(Transcribed page contents)
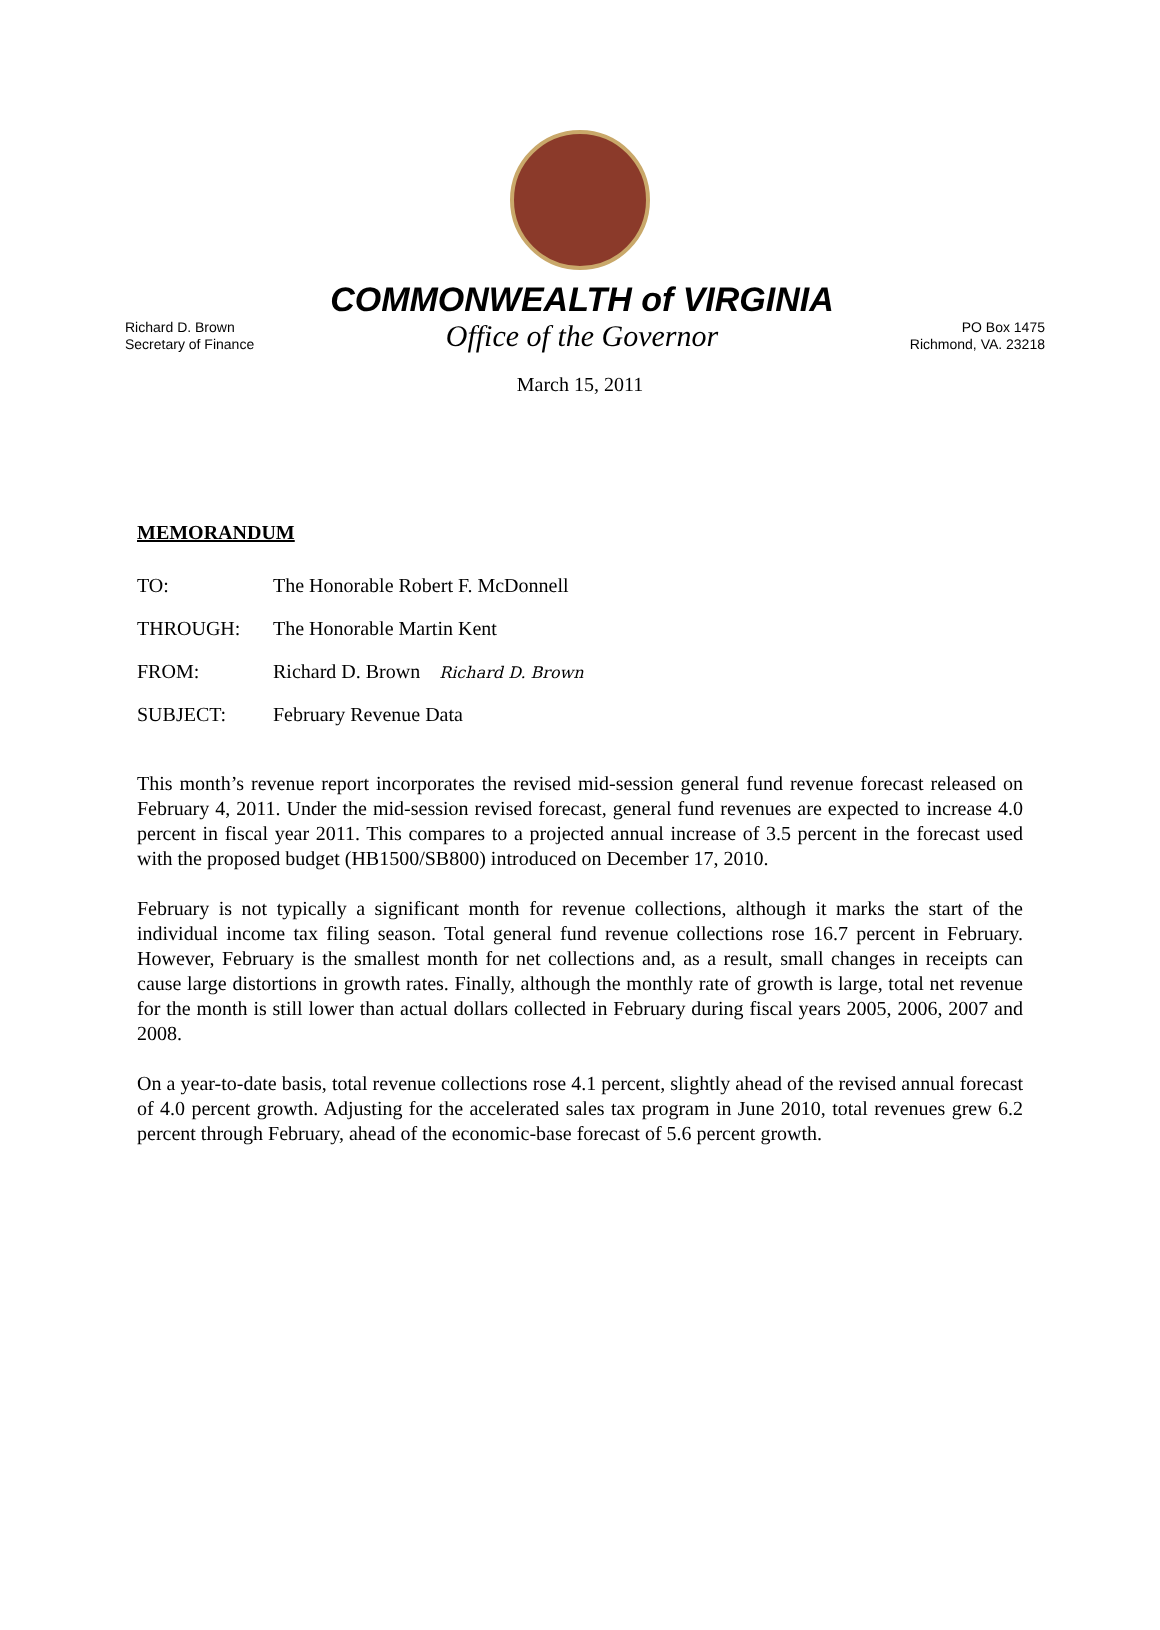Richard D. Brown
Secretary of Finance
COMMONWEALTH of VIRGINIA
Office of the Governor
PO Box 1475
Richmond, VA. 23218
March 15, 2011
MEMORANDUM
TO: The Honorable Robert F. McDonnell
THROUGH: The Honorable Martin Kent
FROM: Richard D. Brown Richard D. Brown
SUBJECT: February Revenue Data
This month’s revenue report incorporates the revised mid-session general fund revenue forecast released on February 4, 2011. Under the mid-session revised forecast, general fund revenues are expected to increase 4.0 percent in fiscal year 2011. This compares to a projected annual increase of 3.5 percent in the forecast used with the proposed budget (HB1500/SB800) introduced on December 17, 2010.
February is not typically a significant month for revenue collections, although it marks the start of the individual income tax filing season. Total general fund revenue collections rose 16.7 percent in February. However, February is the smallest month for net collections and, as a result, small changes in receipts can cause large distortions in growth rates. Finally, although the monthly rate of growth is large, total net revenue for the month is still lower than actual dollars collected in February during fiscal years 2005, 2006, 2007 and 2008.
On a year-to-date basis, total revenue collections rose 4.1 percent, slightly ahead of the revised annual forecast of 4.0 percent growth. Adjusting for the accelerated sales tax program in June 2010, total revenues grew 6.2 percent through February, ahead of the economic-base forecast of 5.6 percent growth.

...

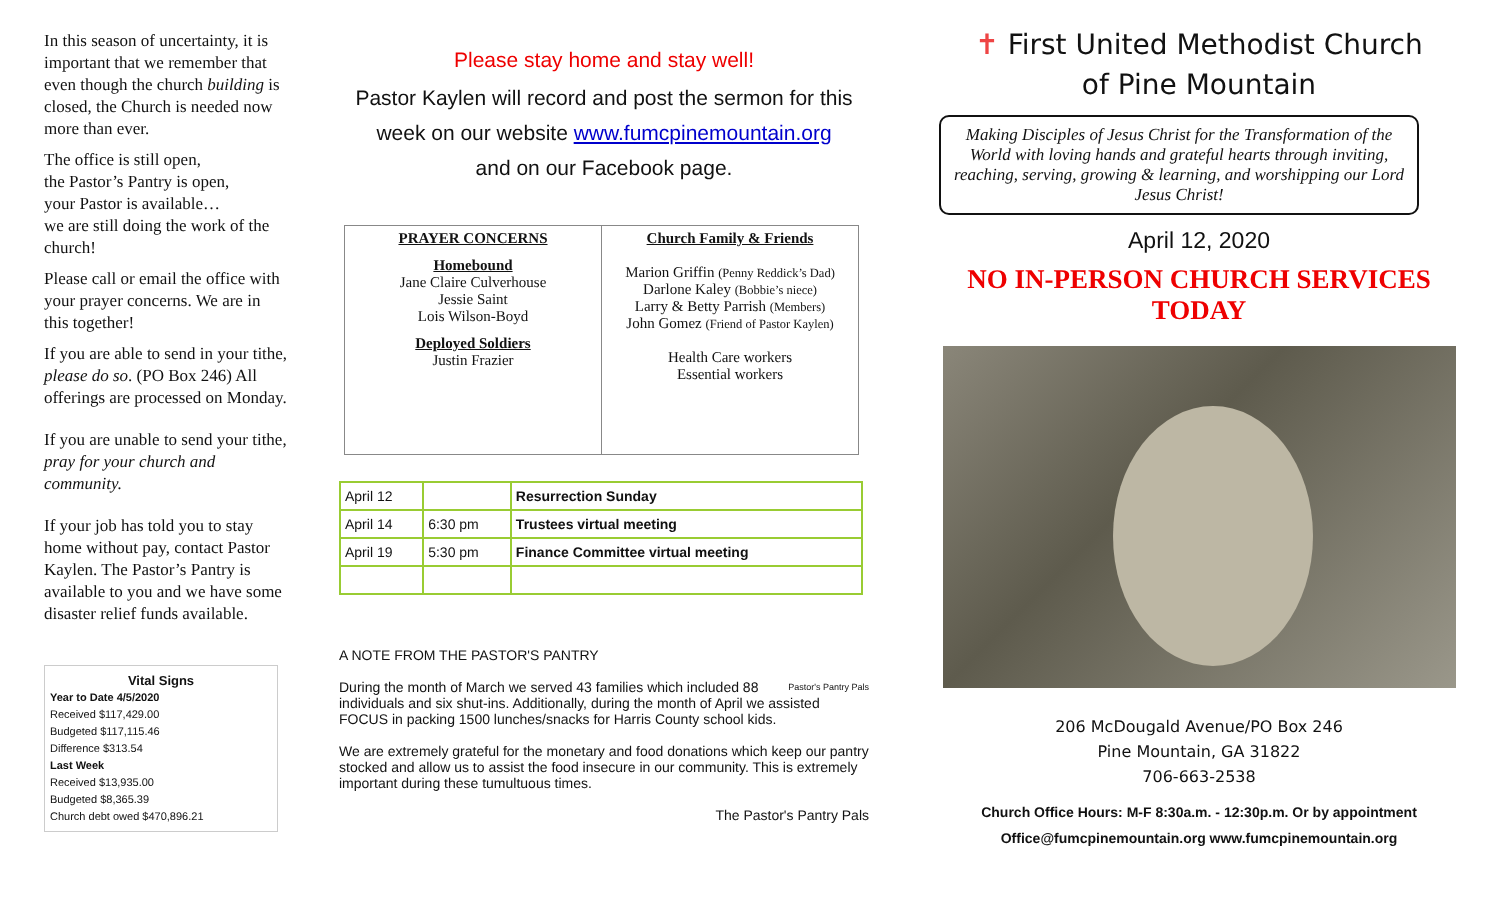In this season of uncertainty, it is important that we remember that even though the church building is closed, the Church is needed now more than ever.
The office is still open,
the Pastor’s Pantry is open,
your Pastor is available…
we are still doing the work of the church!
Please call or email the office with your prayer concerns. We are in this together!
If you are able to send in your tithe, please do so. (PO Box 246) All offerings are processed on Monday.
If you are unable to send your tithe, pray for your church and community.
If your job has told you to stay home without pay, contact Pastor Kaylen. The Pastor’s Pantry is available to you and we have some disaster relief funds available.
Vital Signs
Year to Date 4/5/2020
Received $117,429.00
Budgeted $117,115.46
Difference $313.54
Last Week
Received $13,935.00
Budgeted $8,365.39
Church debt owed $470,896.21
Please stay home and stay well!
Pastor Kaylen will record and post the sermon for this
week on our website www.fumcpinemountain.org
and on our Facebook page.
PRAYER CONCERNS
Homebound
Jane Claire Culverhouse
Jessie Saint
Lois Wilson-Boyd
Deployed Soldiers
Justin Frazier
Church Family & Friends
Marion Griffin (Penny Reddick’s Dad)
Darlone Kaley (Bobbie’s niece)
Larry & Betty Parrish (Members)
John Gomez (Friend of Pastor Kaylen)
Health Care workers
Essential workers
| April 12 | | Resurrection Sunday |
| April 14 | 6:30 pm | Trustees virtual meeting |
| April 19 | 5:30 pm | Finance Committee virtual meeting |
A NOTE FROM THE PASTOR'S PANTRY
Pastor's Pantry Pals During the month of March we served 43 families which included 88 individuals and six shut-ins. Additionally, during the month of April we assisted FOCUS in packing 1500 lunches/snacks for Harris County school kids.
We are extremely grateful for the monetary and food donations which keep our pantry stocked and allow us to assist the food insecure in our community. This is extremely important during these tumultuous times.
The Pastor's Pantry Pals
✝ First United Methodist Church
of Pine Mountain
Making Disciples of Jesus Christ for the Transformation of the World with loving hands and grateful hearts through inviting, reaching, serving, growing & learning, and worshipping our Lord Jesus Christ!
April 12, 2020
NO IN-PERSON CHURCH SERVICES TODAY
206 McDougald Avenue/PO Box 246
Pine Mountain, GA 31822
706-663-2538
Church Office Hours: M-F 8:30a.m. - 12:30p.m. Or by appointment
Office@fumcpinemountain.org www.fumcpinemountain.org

§ **Exercise description**
Could you reproduce exactly the lines of the entries above, from the one with "If you are able" through the one with "If you are unable", and nothing else?

§ **Worked solution**
If you are able to send in your tithe, please do so. (PO Box 246) All offerings are processed on Monday.
If you are unable to send your tithe, pray for your church and community.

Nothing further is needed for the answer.